I just bought an appx 1958 Powermaster. When it was test drove it ran fine...no problems....went to pick it up and it was loaded with no problems. As luck would have it........got it home and when it was partially unloaded (on an angle with the front end up) it idled down and cut off. I checked the gas and added alittle. It will crank and run smooth but after appx 2,3,or 4 minutes it will idle down and cut off. Any ideas? I do know the owner replaced the small piece of rubber fuel line hose behind the carb. between the time I looked at it and picked it up. Any Ideas?


----------



## sixbales (May 18, 2011)

First thing I would check is that the fuel shut-off valve under the tank is OPEN. The PO may have closed the valve to put the hose on, and forgotten to open it?? You can get a few minutes of run time from the fuel in the carburetor bowl.

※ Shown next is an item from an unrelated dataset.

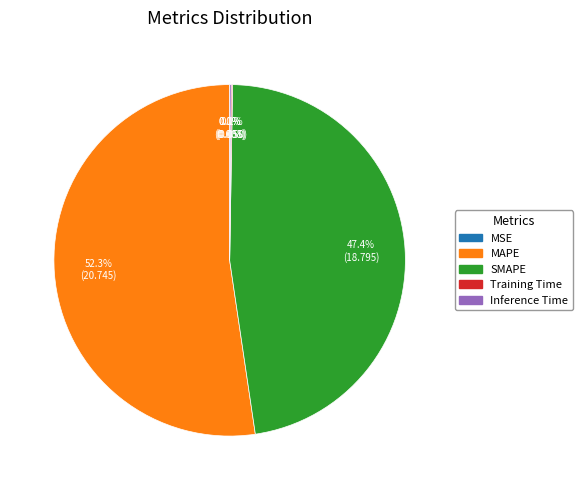

Which slice is the largest?

MAPE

If it is open, next thing to check is that you have free flow of fuel at the carburetor. Close the shut-off valve. Disconnect the fuel line at the carburetor. Open the shut-off valve. You should have a good rush flow of fuel. A trickle flow is not acceptable. 

Ford tractors normally have a fuel screen that fits up inside the fuel tank. It is attached to a shut-off valve. You have to drain the tank and remove the valve to get to this screen. While you're at it, take a good look inside your tank - you may want to flush it out with a little gas. 

If you have a sediment bowl, it also has a fuel screen to check. 

There might be a fuel screen at the elbow where the fuel line attaches to the carburetor (I don't know if there is a screen here, but it doesn't hurt to take a look). Older Fords have a screen in this elbow, I just don't know about your tractor.

When you've got all the screens cleaned give it a flow check to see if fuel flows freely to the carb. A trickle flow is not acceptable.


----------